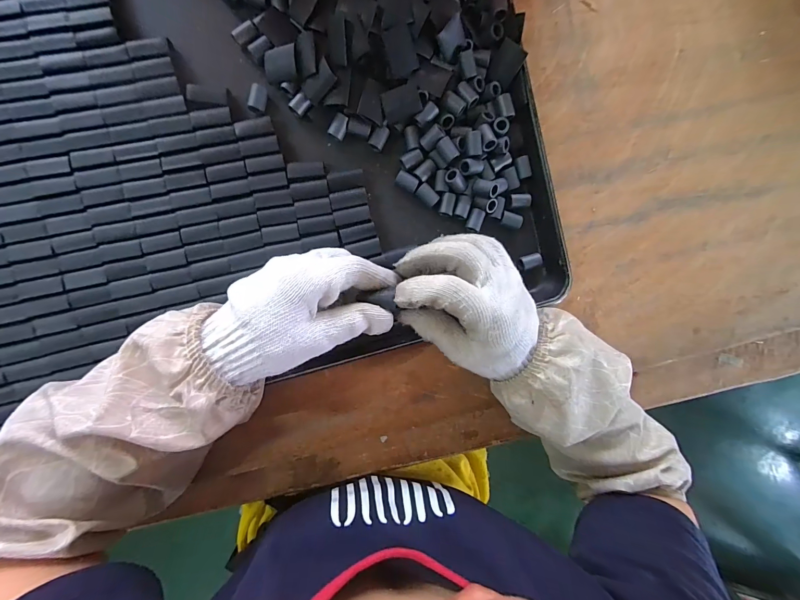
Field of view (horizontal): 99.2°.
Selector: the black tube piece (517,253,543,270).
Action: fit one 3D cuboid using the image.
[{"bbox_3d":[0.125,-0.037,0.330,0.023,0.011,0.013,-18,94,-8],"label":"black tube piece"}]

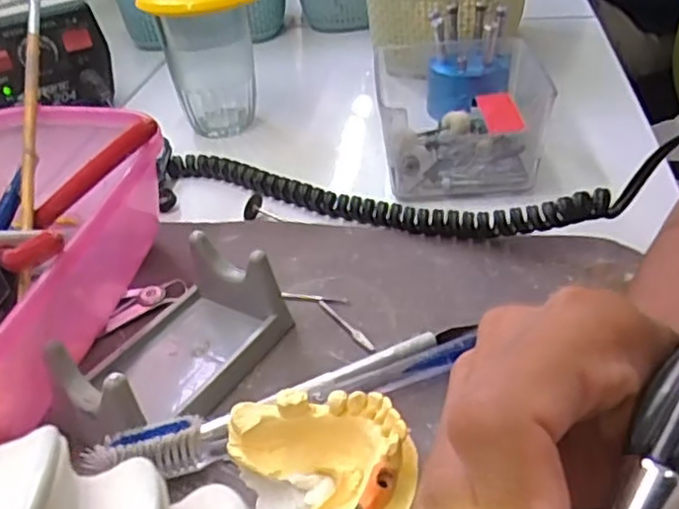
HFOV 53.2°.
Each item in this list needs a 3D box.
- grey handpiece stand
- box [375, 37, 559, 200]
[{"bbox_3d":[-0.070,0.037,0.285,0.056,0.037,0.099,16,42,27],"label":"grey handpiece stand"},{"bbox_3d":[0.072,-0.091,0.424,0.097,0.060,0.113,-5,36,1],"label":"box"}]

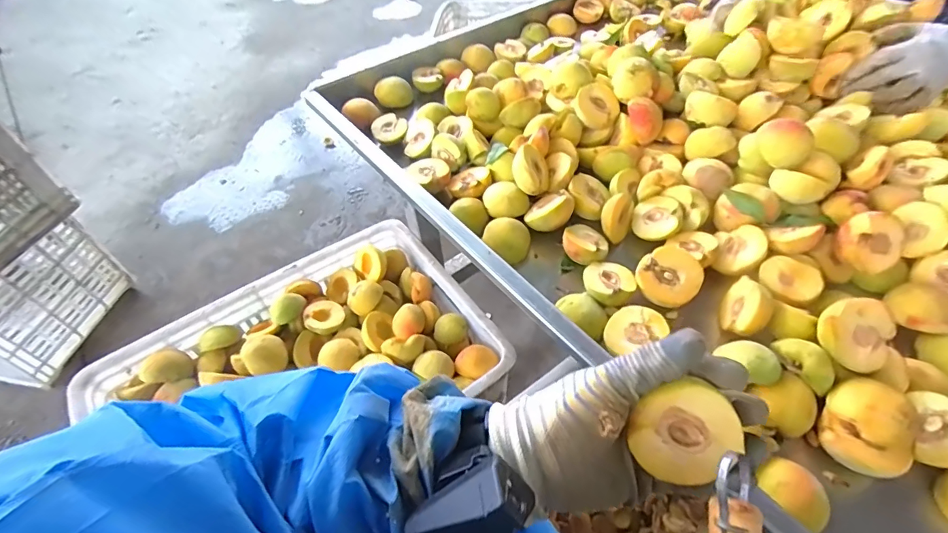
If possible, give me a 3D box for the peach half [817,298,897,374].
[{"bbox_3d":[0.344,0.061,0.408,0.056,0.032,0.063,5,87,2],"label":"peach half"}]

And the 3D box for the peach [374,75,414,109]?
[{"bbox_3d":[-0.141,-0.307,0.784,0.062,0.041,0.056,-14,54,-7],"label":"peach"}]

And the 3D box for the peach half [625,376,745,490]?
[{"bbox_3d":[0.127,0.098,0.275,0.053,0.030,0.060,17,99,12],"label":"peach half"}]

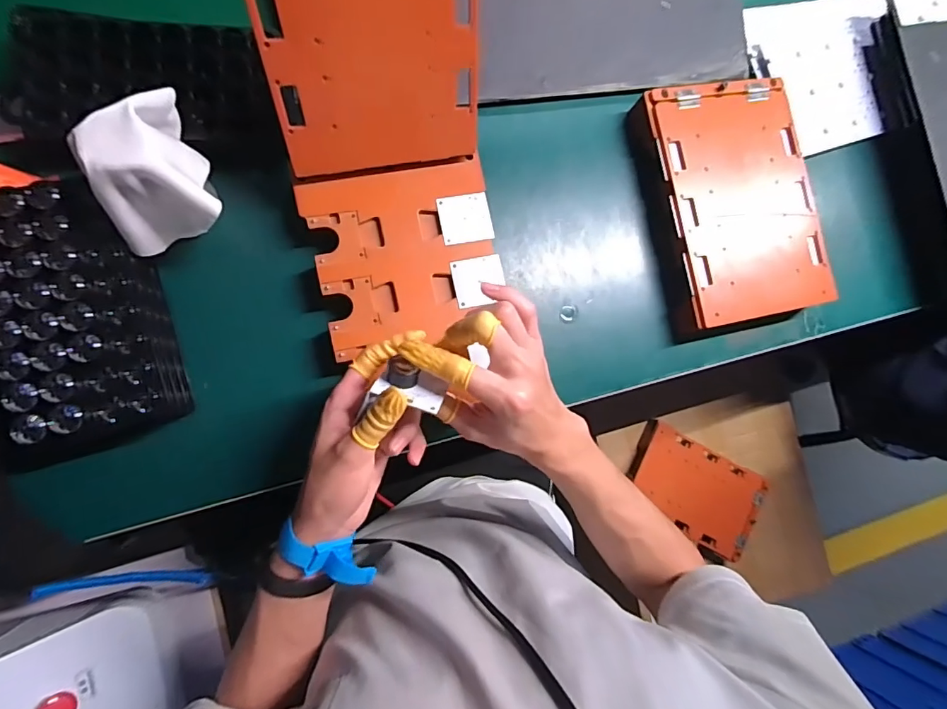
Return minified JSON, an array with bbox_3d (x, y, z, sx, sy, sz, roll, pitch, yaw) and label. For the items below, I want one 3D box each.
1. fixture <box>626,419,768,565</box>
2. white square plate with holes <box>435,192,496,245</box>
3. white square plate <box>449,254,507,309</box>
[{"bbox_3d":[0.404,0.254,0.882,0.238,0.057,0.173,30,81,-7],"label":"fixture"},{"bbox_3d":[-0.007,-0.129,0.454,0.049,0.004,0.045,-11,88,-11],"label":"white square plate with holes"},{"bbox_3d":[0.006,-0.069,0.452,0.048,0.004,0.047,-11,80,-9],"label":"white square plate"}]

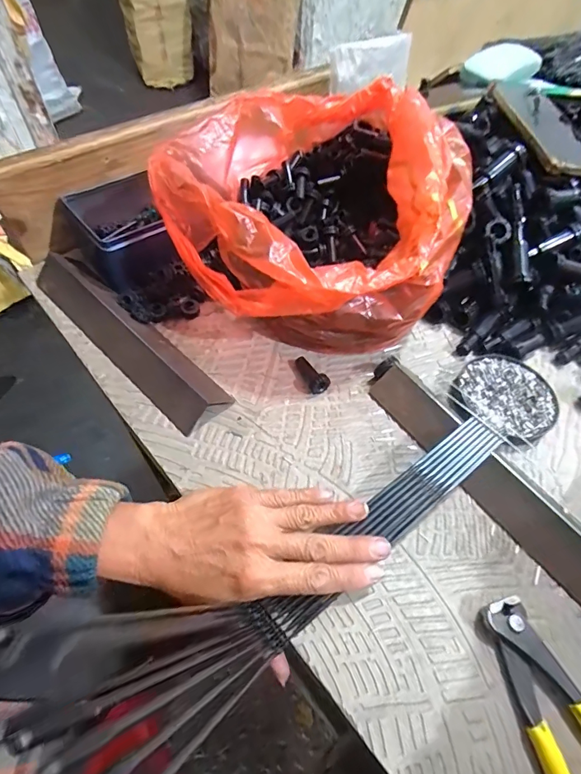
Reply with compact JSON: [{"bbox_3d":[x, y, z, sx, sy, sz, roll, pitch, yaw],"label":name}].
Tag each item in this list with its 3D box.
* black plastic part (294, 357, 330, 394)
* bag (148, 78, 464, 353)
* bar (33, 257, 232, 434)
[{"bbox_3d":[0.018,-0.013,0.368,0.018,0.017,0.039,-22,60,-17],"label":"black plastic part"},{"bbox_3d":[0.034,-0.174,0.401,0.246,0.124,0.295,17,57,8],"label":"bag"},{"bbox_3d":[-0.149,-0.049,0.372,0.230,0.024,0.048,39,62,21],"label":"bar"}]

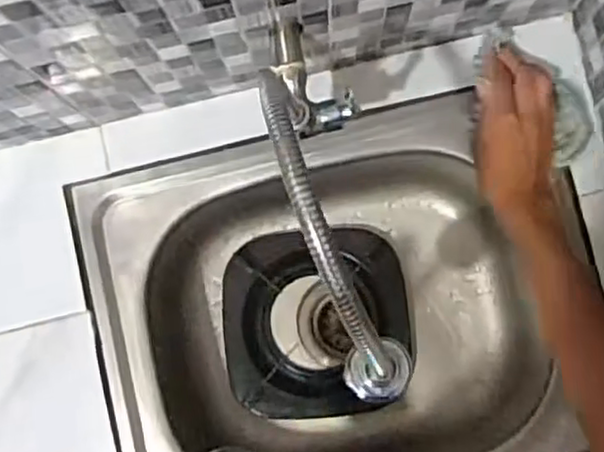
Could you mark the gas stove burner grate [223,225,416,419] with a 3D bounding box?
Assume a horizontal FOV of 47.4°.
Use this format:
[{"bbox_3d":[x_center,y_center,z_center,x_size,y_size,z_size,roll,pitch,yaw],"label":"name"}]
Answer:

---

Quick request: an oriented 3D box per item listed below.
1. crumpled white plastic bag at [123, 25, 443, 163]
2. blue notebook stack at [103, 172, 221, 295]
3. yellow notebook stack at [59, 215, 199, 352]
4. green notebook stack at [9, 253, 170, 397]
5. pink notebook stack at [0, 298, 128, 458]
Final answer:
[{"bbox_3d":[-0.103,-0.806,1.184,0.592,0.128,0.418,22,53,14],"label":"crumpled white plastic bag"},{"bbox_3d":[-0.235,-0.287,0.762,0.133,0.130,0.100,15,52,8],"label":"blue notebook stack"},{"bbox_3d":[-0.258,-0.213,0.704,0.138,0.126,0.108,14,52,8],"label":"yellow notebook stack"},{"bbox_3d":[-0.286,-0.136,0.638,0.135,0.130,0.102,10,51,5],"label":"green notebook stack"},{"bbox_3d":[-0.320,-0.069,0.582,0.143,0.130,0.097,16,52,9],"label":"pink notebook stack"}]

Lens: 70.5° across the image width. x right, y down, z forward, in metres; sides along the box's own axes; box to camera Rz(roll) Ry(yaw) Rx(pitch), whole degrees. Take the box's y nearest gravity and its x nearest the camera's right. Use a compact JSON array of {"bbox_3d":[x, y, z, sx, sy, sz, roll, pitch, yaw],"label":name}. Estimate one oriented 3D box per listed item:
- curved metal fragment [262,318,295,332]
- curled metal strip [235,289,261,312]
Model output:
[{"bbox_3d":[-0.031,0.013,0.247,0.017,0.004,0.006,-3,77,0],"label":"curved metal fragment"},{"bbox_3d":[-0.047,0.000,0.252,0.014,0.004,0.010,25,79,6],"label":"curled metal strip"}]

- _Exercise goal_: Identify each line in the entries with the word "pitch" and copy it.

- _Final answer_:
Return minified JSON, an array with bbox_3d (x, y, z, sx, sy, sz, roll, pitch, yaw) and label. For the items below, I want one 3D box each.
Reply with compact JSON: [{"bbox_3d":[x, y, z, sx, sy, sz, roll, pitch, yaw],"label":name}].
[{"bbox_3d":[x_center,y_center,z_center,x_size,y_size,z_size,roll,pitch,yaw],"label":"name"}]
Lens: 70.5° across the image width. x right, y down, z forward, in metres; sides along the box's own axes; box to camera Rz(roll) Ry(yaw) Rx(pitch), whole degrees. Take the box's y nearest gravity and its x nearest the camera's right. Use a compact JSON array of {"bbox_3d":[x, y, z, sx, sy, sz, roll, pitch, yaw],"label":name}. Estimate one oriented 3D box per listed item:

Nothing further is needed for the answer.